Frankreichs deutscher Spiegel

BERLIN – Der Berliner Flughafen Tegel, der immer noch die meisten der Passagiere begrüßt, die in der Hauptstadt von Europas führender Wirtschaftsmacht landen, ist veraltet und provinziell. Die Eröffnung des Flughafens Schönefeld, der in ein internationales Drehkreuz umgebaut wird, wurde aus technischen Gründen um mehr als ein Jahr verschoben (eine in gewisser Weise beruhigende Herausforderung für Deutschlands Ruf als Land der Effizienz). Doch trotz des grauen und kalten Märzwetters in Mitteleuropa verströmt Berlin Zuversicht. Mehr denn je ist die Stadt ein unvollendetes Werk – durcheinander, nicht besonders ansehnlich und überfrachtet mit Geschichte.
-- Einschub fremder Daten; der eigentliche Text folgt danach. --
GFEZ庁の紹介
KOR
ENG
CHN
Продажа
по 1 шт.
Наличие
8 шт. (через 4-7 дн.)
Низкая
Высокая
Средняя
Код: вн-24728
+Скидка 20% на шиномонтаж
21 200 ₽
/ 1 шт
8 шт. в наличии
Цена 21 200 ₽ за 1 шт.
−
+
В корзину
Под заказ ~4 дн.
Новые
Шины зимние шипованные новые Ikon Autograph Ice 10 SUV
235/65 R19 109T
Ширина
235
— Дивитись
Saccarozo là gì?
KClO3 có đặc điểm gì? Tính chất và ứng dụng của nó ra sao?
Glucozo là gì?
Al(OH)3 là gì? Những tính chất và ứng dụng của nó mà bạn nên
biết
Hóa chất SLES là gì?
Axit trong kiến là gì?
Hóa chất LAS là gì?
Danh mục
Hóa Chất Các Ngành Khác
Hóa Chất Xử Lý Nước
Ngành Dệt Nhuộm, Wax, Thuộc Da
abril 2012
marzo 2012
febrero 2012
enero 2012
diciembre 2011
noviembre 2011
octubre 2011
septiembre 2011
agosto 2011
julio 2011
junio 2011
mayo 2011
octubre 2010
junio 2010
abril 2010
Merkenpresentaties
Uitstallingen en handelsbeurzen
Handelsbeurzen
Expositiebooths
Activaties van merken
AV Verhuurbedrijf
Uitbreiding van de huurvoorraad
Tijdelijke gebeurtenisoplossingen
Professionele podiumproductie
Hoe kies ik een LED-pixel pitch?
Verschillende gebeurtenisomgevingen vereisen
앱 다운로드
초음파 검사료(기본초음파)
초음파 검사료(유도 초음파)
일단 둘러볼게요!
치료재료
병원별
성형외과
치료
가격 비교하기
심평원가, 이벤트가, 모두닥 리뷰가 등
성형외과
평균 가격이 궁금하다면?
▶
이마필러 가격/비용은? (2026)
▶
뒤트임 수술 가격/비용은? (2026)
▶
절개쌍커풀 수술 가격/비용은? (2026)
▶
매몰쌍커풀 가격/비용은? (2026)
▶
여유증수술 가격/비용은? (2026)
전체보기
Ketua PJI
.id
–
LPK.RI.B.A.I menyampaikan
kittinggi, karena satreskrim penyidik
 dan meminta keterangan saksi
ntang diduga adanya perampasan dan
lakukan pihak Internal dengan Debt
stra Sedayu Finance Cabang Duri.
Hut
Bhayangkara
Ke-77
Berlin ist eine Baustelle, der es gelungen ist, seine verschiedenen Vergangenheiten in positive Energie umzuwandeln. „Zerstörte Vielfalt. Berlin 1933-1938“ ist der Titel einer Ausstellung, die das Themenjahr der Stadt 80 Jahre nach Hitlers Machtergreifung und 75 Jahre nach der Pogromnacht aufgreift. In das Deutsche Historische Museum Unter den Linden strömen ganze Klassen von Schülern und Gymnasiasten, um sich anhand der Ausstellungsstücke ein Bild von der Zerstörung durch das verbrecherische Regime zu machen. Die Darstellung der Gegenstände, von Lautsprechern über Uniformen bis hin zu Waffen, orientiert sich an pädagogischen Zielen.

Junge Berliner können unmöglich ignorieren, woher sie kommen. Vielleicht weil die Vergangenheit immer noch wie eine Warnung klingt – und in der Topografie und Architektur der Stadt immer noch sichtbar ist –, beeindruckt Berlin zugleich durch seine Einfachheit, seine strahlende Modernität (symbolisiert durch die Glaskuppel des Reichstags, einem Entwurf des britischen Architekten Norman Foster) und vor allem durch seine Intensität.